"""
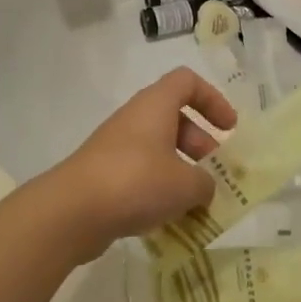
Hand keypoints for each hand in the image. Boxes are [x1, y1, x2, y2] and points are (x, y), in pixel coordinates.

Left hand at [44, 68, 238, 260]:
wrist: (72, 211)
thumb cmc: (136, 182)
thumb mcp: (185, 184)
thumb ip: (205, 183)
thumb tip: (203, 186)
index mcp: (155, 106)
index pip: (187, 82)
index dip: (212, 99)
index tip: (229, 129)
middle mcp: (135, 119)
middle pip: (174, 118)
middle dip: (200, 143)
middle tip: (215, 172)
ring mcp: (116, 147)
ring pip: (158, 149)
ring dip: (181, 170)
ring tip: (197, 203)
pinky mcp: (104, 175)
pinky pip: (140, 174)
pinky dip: (159, 190)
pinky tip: (170, 219)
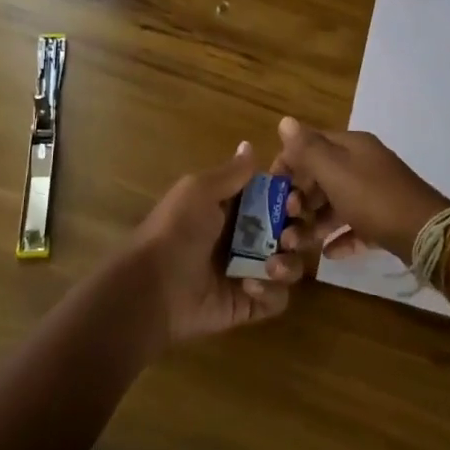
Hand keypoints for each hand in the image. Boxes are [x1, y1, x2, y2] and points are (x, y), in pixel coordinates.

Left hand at [111, 142, 290, 351]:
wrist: (152, 287)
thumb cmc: (176, 230)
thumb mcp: (199, 191)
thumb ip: (231, 173)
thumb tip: (249, 145)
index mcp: (233, 208)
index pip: (276, 198)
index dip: (291, 197)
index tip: (294, 199)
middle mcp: (245, 238)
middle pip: (290, 231)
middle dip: (297, 231)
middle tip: (288, 236)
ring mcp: (249, 272)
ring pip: (290, 264)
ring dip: (289, 263)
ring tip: (271, 265)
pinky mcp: (250, 304)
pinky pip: (278, 298)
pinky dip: (271, 291)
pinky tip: (248, 286)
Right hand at [267, 117, 449, 280]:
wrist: (427, 234)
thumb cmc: (373, 198)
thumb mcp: (335, 171)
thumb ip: (307, 149)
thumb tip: (284, 121)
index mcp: (352, 146)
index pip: (311, 144)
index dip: (288, 162)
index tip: (270, 188)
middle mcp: (365, 164)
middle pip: (323, 175)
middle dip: (300, 197)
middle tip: (285, 220)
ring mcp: (377, 193)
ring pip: (337, 203)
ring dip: (315, 221)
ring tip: (298, 243)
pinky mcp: (386, 220)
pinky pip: (356, 226)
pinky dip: (340, 237)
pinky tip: (327, 254)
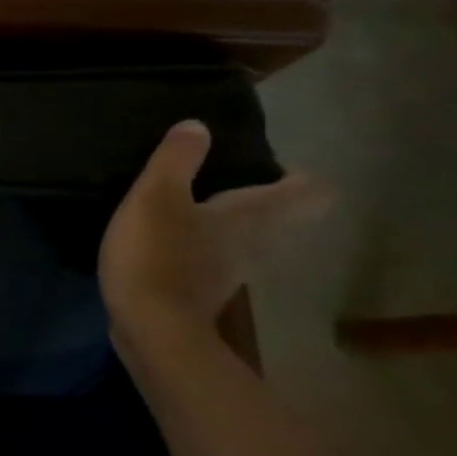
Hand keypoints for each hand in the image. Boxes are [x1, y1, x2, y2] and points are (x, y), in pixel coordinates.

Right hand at [98, 120, 326, 349]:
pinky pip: (213, 258)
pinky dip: (202, 245)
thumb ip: (177, 159)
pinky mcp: (201, 292)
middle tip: (228, 176)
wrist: (150, 329)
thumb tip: (198, 126)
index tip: (273, 163)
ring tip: (195, 203)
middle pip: (278, 218)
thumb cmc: (158, 255)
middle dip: (262, 197)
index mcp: (250, 217)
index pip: (306, 193)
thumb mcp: (156, 196)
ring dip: (230, 222)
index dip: (298, 176)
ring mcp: (229, 273)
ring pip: (246, 239)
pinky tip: (172, 239)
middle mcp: (252, 244)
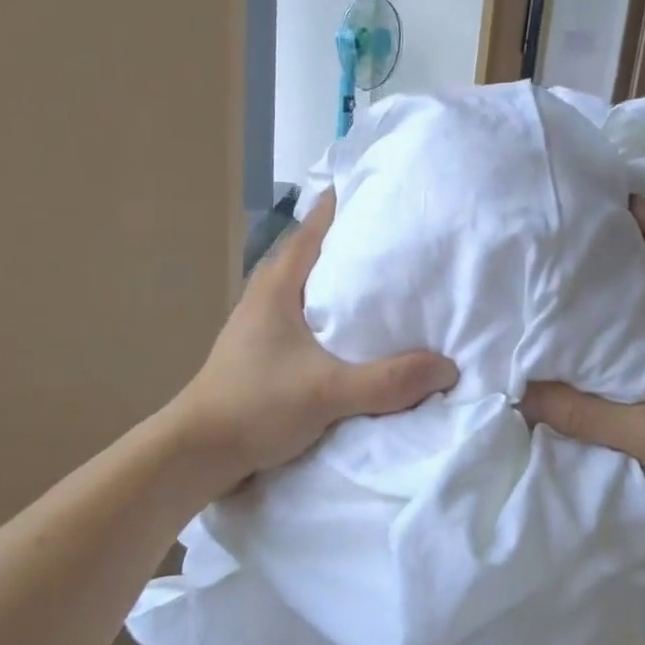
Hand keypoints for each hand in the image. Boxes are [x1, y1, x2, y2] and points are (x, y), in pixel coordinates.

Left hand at [171, 191, 457, 491]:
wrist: (196, 453)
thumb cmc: (255, 406)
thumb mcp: (328, 393)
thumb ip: (388, 381)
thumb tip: (447, 367)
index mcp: (278, 284)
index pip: (315, 226)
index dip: (347, 205)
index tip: (386, 192)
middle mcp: (268, 294)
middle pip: (315, 252)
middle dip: (355, 242)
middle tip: (403, 237)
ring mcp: (261, 322)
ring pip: (310, 287)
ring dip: (343, 281)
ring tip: (388, 282)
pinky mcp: (263, 350)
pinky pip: (307, 317)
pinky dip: (333, 314)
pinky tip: (358, 332)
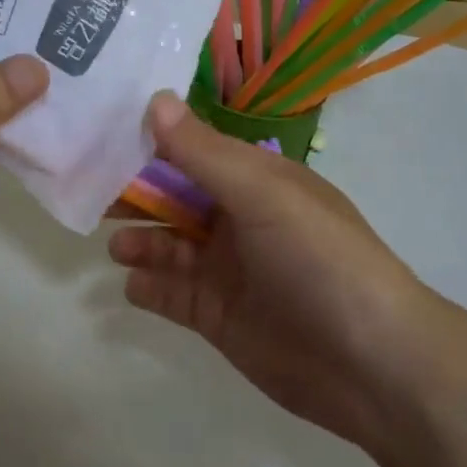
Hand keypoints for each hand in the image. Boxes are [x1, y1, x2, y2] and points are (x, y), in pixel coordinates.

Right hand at [109, 92, 441, 451]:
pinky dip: (147, 287)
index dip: (150, 142)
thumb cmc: (321, 261)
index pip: (193, 151)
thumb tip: (155, 99)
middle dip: (135, 194)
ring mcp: (227, 270)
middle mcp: (238, 220)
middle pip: (173, 198)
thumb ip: (204, 153)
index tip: (102, 135)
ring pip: (167, 246)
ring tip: (117, 247)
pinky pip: (170, 294)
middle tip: (93, 194)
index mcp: (256, 182)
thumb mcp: (264, 195)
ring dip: (138, 242)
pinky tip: (132, 285)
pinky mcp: (217, 316)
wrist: (373, 366)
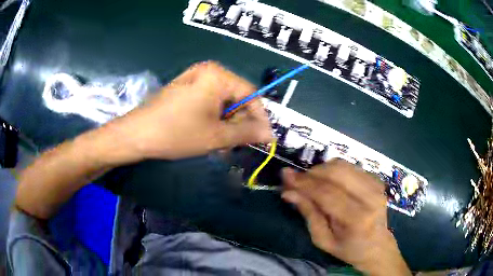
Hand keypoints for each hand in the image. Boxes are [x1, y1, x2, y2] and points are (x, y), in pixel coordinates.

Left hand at [101, 61, 271, 161]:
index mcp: (218, 75)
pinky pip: (208, 102)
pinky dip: (213, 119)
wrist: (136, 134)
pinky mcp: (185, 88)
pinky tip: (208, 135)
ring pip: (222, 103)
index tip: (263, 138)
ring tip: (221, 145)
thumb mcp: (216, 136)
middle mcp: (208, 71)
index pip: (251, 94)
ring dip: (226, 124)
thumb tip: (270, 134)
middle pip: (236, 97)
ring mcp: (194, 79)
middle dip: (239, 123)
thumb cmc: (177, 133)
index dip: (259, 117)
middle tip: (237, 145)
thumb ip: (247, 133)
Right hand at [282, 160, 410, 275]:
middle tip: (297, 179)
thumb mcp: (323, 239)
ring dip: (322, 169)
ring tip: (311, 181)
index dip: (304, 183)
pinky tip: (329, 181)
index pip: (326, 193)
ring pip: (343, 165)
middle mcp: (369, 197)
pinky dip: (334, 170)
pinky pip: (351, 166)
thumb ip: (308, 213)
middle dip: (312, 172)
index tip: (285, 176)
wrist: (377, 246)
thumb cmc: (348, 249)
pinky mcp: (376, 180)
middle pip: (336, 172)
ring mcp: (376, 186)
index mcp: (357, 219)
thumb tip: (289, 192)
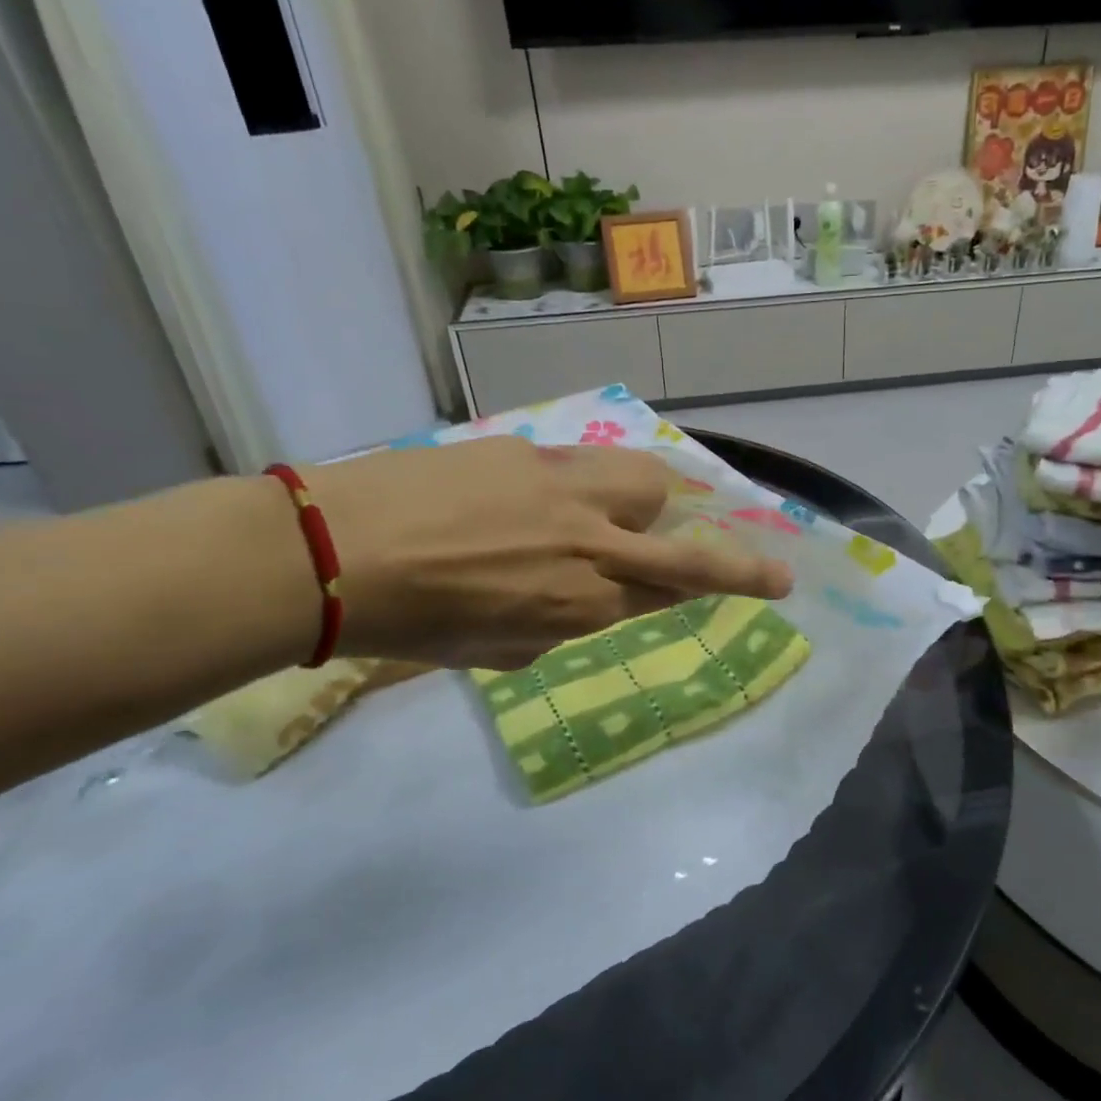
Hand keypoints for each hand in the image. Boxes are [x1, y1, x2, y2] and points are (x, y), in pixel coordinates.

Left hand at [297, 438, 793, 669]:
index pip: (678, 593)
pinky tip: (539, 495)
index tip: (772, 581)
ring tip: (623, 513)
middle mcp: (590, 545)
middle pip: (687, 547)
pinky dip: (586, 483)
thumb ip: (561, 624)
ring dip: (651, 503)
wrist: (328, 553)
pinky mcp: (527, 449)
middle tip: (757, 564)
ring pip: (646, 483)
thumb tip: (584, 599)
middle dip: (738, 559)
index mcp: (582, 604)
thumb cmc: (411, 624)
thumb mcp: (498, 650)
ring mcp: (562, 488)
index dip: (730, 586)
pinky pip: (584, 463)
"""
# How to complete this task
The listing above, line by line: print it exactly, but not its pictures.

# Expected output
Hand keypoints for each hand in the image. Boxes are [x1, y1, x2, y2] and points are (x, y), in pixel coordinates.

Left hand at [44, 68, 238, 260]:
wrist: (72, 211)
thumb cmc: (136, 182)
thumb mcp: (185, 184)
thumb ip: (205, 183)
thumb tip: (203, 186)
index mcp: (155, 106)
index pip: (187, 82)
index dip: (212, 99)
index tip: (229, 129)
middle mcp: (135, 119)
middle pip: (174, 118)
middle dip: (200, 143)
middle tip: (215, 172)
ring mcp: (116, 147)
ring pip: (158, 149)
ring dip: (181, 170)
ring tip: (197, 203)
pinky mcp: (104, 175)
pinky pip: (140, 174)
pinky dip: (159, 190)
pinky tip: (170, 219)
Hand keypoints for each hand in the image. Boxes are [x1, y1, x2, y2] and points are (x, y), in pixel coordinates.

Left hand at [111, 142, 290, 351]:
wrist: (152, 287)
thumb cmc: (176, 230)
thumb mcp: (199, 191)
thumb ip: (231, 173)
thumb tip: (249, 145)
index mcp: (233, 208)
index pip: (276, 198)
index dip: (291, 197)
index tip: (294, 199)
middle mcp: (245, 238)
middle pip: (290, 231)
middle dip: (297, 231)
middle tip: (288, 236)
ring mcp: (249, 272)
ring pip: (290, 264)
ring dip: (289, 263)
ring tip: (271, 265)
pinky mcp: (250, 304)
pinky pip: (278, 298)
pinky dip: (271, 291)
pinky tip: (248, 286)
Right hand at [267, 117, 449, 280]:
wrist: (427, 234)
thumb cmc: (373, 198)
thumb mcp: (335, 171)
thumb ip: (307, 149)
thumb tip: (284, 121)
index mcp: (352, 146)
index pip: (311, 144)
index dip: (288, 162)
index tip: (270, 188)
middle mcp: (365, 164)
middle pip: (323, 175)
middle dip: (300, 197)
middle tip: (285, 220)
ring mcp: (377, 193)
ring pip: (337, 203)
ring dip: (315, 221)
ring tip: (298, 243)
pinky mcp: (386, 220)
pinky pip: (356, 226)
pinky dip: (340, 237)
pinky tip: (327, 254)
Hand keypoints for each hand in the image. Boxes are [x1, y1, x2, y2] and points are (x, y), in pixel coordinates.

Right hand at [98, 120, 326, 349]:
pinky pip: (213, 258)
pinky dip: (202, 245)
thumb ip: (177, 159)
pinky mcp: (201, 292)
middle tip: (228, 176)
wrist: (150, 329)
thumb tip: (198, 126)
index tip: (273, 163)
ring tip: (195, 203)
middle pip: (278, 218)
thumb cmc: (158, 255)
middle dip: (262, 197)
index mcp: (250, 217)
index pip: (306, 193)
thumb mcp: (156, 196)
ring dip: (230, 222)
index dip: (298, 176)
ring mcp: (229, 273)
ring pip: (246, 239)
pinky tip: (172, 239)
middle mcp: (252, 244)
Hand keypoints for each hand in the image. Boxes are [x1, y1, x2, y2] and points are (x, y), in pixel coordinates.

Left hand at [171, 191, 457, 491]:
wrist: (196, 453)
thumb cmc: (255, 406)
thumb mcp: (328, 393)
thumb ip: (388, 381)
thumb tip: (447, 367)
index mcp: (278, 284)
index pip: (315, 226)
index dip: (347, 205)
index tip: (386, 192)
middle mcp: (268, 294)
middle pip: (315, 252)
middle dip: (355, 242)
middle tip: (403, 237)
ring mcp: (261, 322)
ring pip: (310, 287)
ring dip: (343, 281)
ring tip: (388, 282)
pinky mcp: (263, 350)
pinky pip: (307, 317)
pinky dip: (333, 314)
pinky tip: (358, 332)
Hand keypoints for each hand in the image. Boxes are [x1, y1, x2, y2] and points are (x, y), in pixel coordinates.

Right hand at [109, 92, 441, 451]:
pinky dip: (147, 287)
index dip: (150, 142)
thumb cmc: (321, 261)
index pip: (193, 151)
thumb tip: (155, 99)
middle dip: (135, 194)
ring mcp: (227, 270)
middle mcp: (238, 220)
middle pip: (173, 198)
thumb ip: (204, 153)
index tip: (102, 135)
ring pip: (167, 246)
ring tip: (117, 247)
pinky pip: (170, 294)
middle tip: (93, 194)
index mcp: (256, 182)
thumb mcp: (264, 195)
ring dip: (138, 242)
pinky tip: (132, 285)
pinky mcp: (217, 316)
wrist: (373, 366)
Hand keypoints for each hand in the image. Boxes are [x1, y1, x2, y2] and points are (x, y), in pixel coordinates.

Left hand at [101, 61, 271, 161]:
index mcp: (218, 75)
pinky pip: (208, 102)
pinky dip: (213, 119)
wrist: (136, 134)
pinky mcp: (185, 88)
pinky tip: (208, 135)
ring pip: (222, 103)
index tip: (263, 138)
ring tip: (221, 145)
thumb mcp: (216, 136)
middle mcp: (208, 71)
index pip: (251, 94)
ring dip: (226, 124)
thumb tip: (270, 134)
middle pip: (236, 97)
ring mcp: (194, 79)
middle dip: (239, 123)
thumb cmc: (177, 133)
index dip: (259, 117)
middle tip: (237, 145)
thumb ip: (247, 133)
Right hand at [282, 160, 410, 275]:
middle tip: (297, 179)
thumb mcp: (323, 239)
ring dip: (322, 169)
ring tip: (311, 181)
index dip: (304, 183)
pinky tip: (329, 181)
index pip: (326, 193)
ring pip: (343, 165)
middle mcp: (369, 197)
pinky dip: (334, 170)
pinky pip: (351, 166)
thumb ip: (308, 213)
middle dip: (312, 172)
index tip: (285, 176)
wrist: (377, 246)
thumb cmc: (348, 249)
pinky mcp: (376, 180)
middle pip: (336, 172)
ring mcp: (376, 186)
index mcp: (357, 219)
thumb tip: (289, 192)
Hand keypoints for each hand in the image. Boxes are [x1, y1, x2, y2] and points are (x, y), in pixel coordinates.

Left hand at [297, 438, 793, 669]:
index pip: (678, 593)
pinky tip: (539, 495)
index tip: (772, 581)
ring tip: (623, 513)
middle mcp: (590, 545)
middle pip: (687, 547)
pinky dip: (586, 483)
thumb ip: (561, 624)
ring dip: (651, 503)
wrist: (328, 553)
pinky mcp: (527, 449)
middle tip: (757, 564)
ring pip: (646, 483)
thumb tip: (584, 599)
middle dip: (738, 559)
index mcp: (582, 604)
thumb cmc: (411, 624)
thumb mcp: (498, 650)
ring mcp: (562, 488)
index dip: (730, 586)
pinky pip: (584, 463)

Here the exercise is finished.